Moving from polling to event-driven delivers improvements across every dimension of the system.
Events fire on state change, not on timer. MO updates, print jobs, shipping triggers — all propagate in milliseconds instead of waiting for the next cron cycle.
Eliminate polling queries on large MES tables. No more scheduled actions scanning for "things to sync" — the database only works when real data flows through.
If WISDM is down, messages queue in RabbitMQ and deliver when it recovers. Dead-letter queues capture failures for replay. No more silent data loss from failed HTTP calls.
During production peaks, the message queue absorbs burst traffic. MES and consumers process at their sustainable rate. Machines never get rejected.
Need analytics? Subscribe to the bus. New API integration? Add a consumer. No existing code changes — just attach a new listener to existing topics.
Each bridge container holds only the credentials for its target system. Compromising one integration exposes zero credentials for others.
With all data flowing through the message bus, we gain a single point of observability across every integration path.
Built-in dashboard for queue depths, message rates, consumer health, and federation link status between online and offline brokers.
Metrics from all containers — CPU, memory, message throughput, error rates. Custom dashboards for production KPIs and alert thresholds.
Visual flow debugging for every integration path. See messages flowing in real-time, inspect payloads, and troubleshoot without touching code.
Queue depth thresholds, consumer lag, federation link drops, dead-letter queue entries. Notifications via webhook, email, or messaging.

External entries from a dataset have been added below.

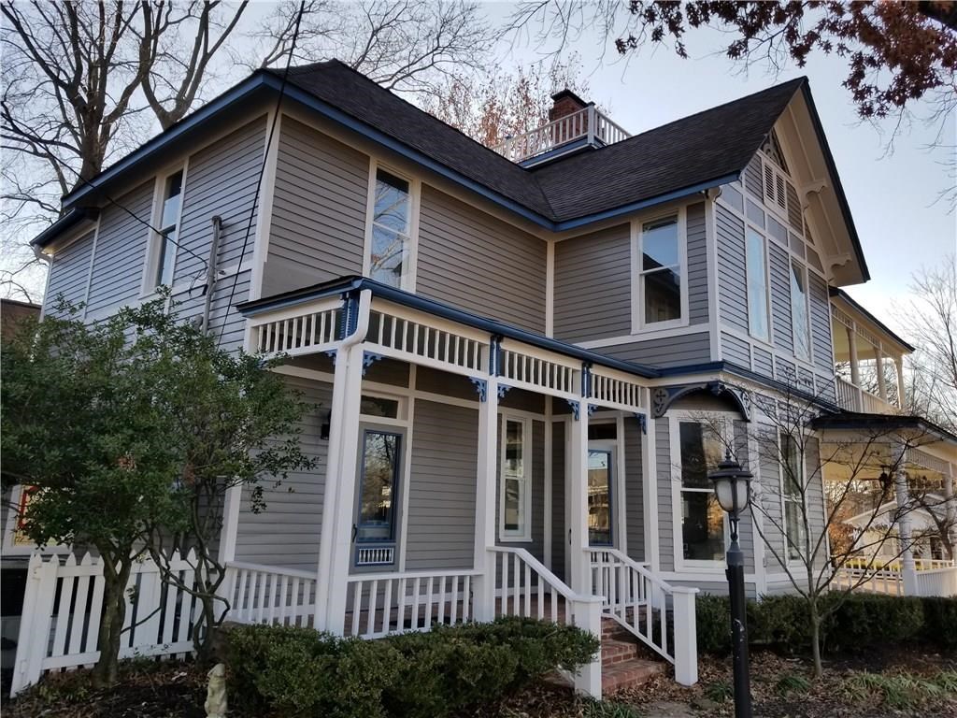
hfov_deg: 67.3
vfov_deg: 53.1
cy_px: 359
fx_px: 719
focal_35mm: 26
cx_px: 478
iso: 50
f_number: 1.7
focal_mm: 4.25
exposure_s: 1/1156
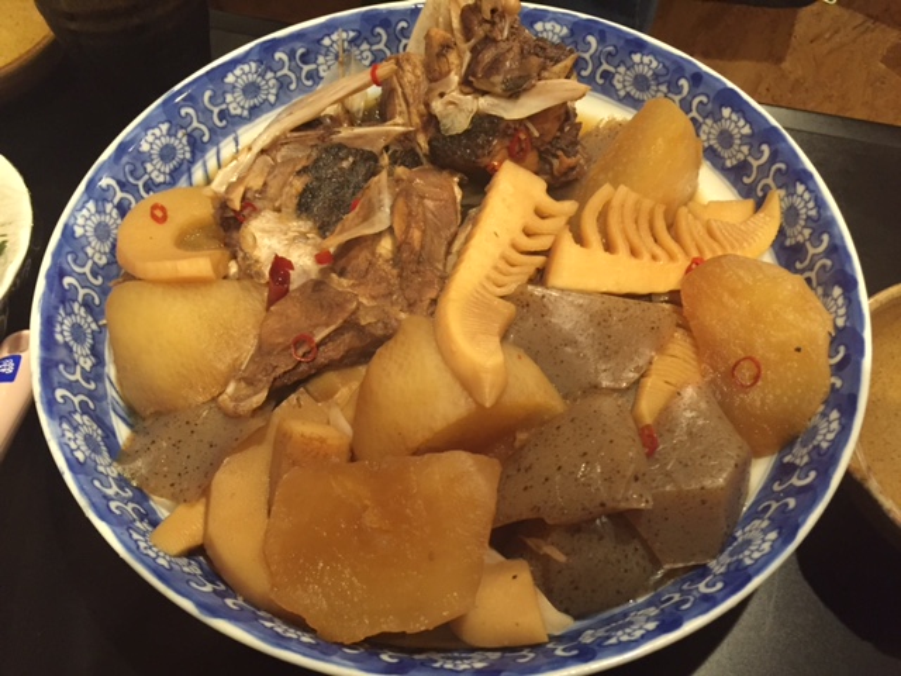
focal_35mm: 29
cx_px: 450
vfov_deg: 48.2
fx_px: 755
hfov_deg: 61.7
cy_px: 338
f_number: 2.2
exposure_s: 1/15
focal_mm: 4.15
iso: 250
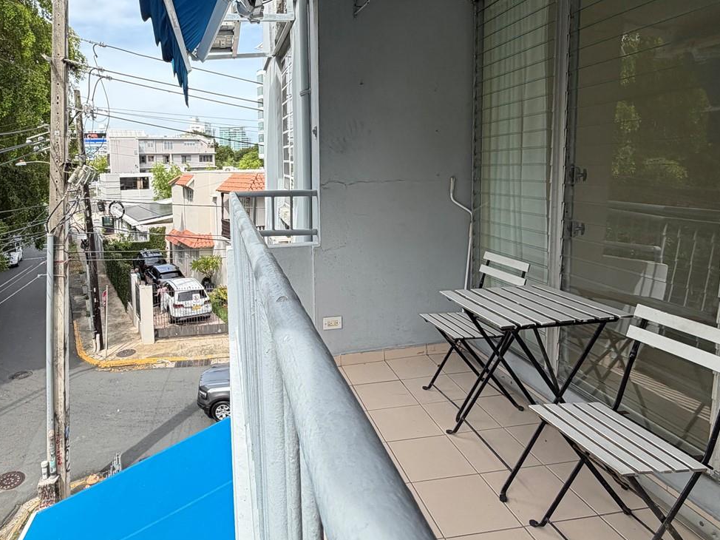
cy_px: 207
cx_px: 299
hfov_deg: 73.4
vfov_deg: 58.2
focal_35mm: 23
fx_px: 478
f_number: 2.2
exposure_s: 1/613
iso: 40
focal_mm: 2.22
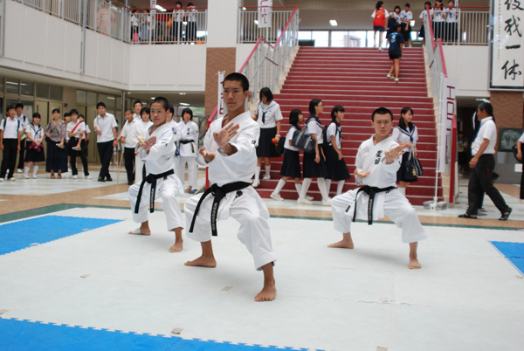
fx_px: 612
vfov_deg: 32.0
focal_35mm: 42
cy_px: 176
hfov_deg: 46.3
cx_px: 262
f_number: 4
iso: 800
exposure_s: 1/500
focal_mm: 28
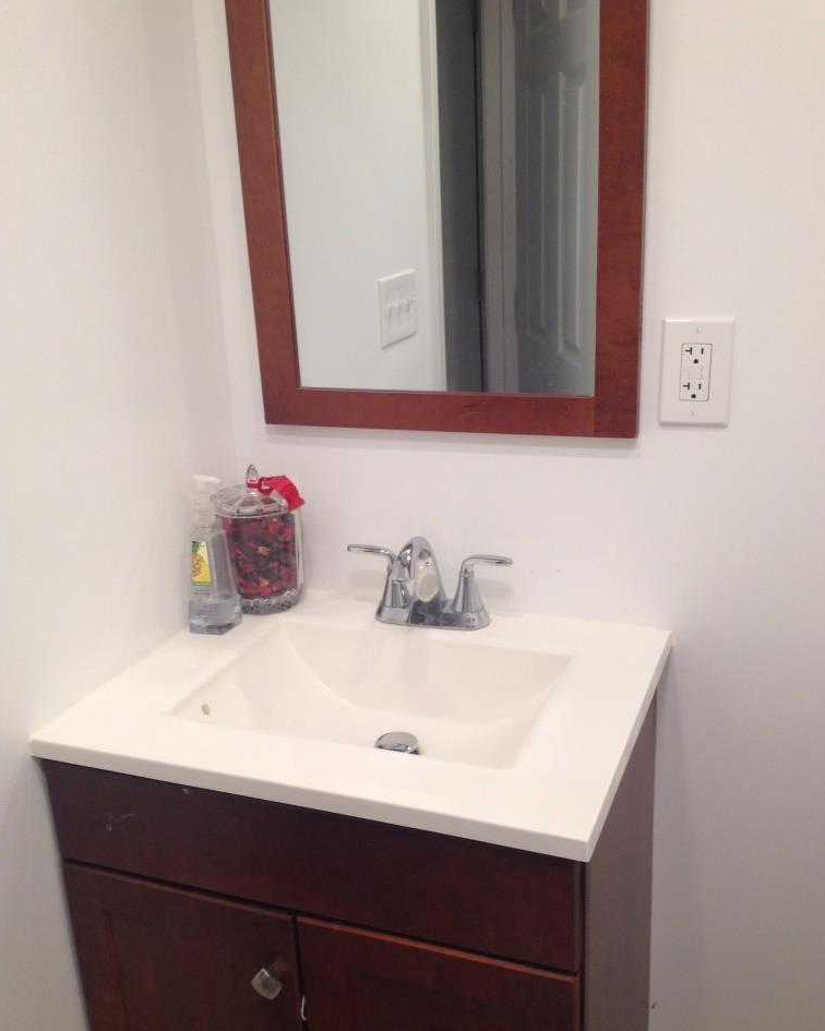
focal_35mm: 37
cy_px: 543
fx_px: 1129
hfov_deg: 40.1
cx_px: 409
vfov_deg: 49.1
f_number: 2.4
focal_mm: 4.28
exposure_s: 1/20
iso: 80
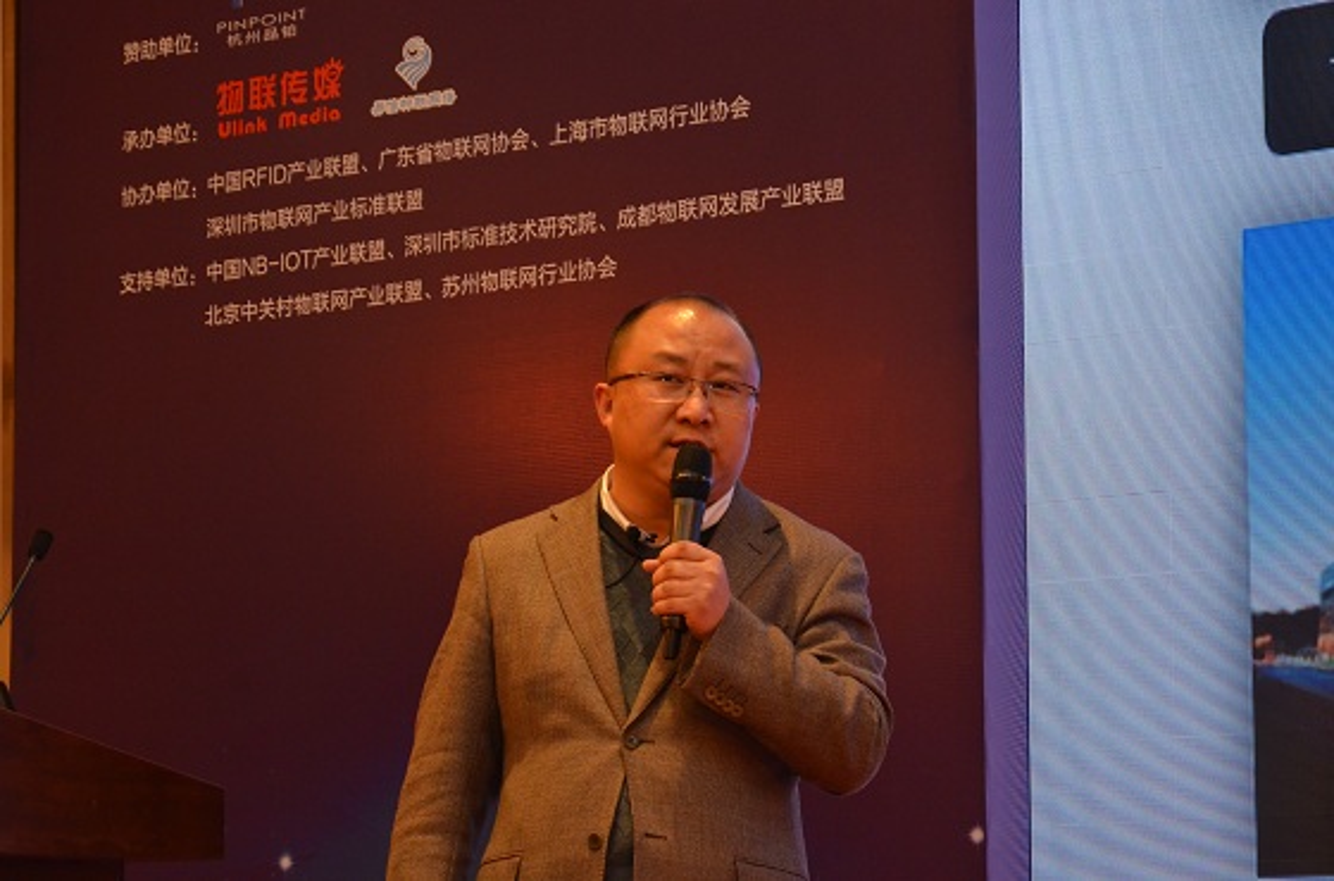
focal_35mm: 105
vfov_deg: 13.0
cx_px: 667
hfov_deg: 19.5
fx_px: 3880
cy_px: 440
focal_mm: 70
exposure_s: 1/60
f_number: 8
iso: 1600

| Dimension | Current Architecture | Proposed Architecture |
|---|---|---|
| Data flow trigger | ⏱ Cron timer (every X min) | ⚡ On event (instant) |
| External API calls | Synchronous, blocking | Async with retry & DLQ |
| Failure handling | Silent failure, data loss | Store-and-forward, replay |
| DB load pattern | Constant polling queries | On-demand, event-triggered |
| Peak traffic handling | Direct API hit, no buffer | Queue absorbs bursts |
| Adding new consumers | Modify cron + new endpoints | Subscribe to topic |
| MES print latency | Next poll cycle (sec–min) | Sub-second delivery |
| Offline/online sync | Cron pull/push, delay + risk | Federation, auto store & forward |
| Observability | Per-system logs, manual tracing | Centralized metrics & dashboards |
| Credential security | Shared in Odoo server actions | Isolated per bridge container |
Each phase runs alongside existing scheduled actions. Old cron jobs serve as fallback until the new path is validated, then are decommissioned.
Containerize RabbitMQ (online + offline) with federation configured. Set up Node-RED bridges. Migrate the print job flow first — it's self-contained, high-impact, and proves the entire pattern end to end.

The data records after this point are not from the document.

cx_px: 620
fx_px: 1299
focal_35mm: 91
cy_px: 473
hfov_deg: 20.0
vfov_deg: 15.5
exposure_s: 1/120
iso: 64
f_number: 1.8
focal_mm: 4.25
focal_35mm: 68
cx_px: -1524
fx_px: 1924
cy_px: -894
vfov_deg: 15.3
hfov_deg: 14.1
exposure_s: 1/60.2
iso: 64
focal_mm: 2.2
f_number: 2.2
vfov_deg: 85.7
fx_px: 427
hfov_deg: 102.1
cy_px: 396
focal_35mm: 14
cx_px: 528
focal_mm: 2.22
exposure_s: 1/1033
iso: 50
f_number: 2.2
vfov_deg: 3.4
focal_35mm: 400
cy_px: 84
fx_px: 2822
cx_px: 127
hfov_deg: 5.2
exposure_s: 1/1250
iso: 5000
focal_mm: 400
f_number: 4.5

Move WISDM device activation and shipping forwarder label requests to async consumers via dedicated bridge containers. Add dead-letter queues for retry logic. Remove blocking HTTP calls from Odoo cron.
Replace the MO/WO pull-and-push scheduled actions with event-driven federation. Odoo publishes state changes, offline broker replicates them to MES, and vice versa for completed work orders.
Route PCBA tester and machine data through the offline message bus. Deploy Grafana + Prometheus stack. All data flows are now observable, buffered, and event-driven. Decommission remaining cron jobs.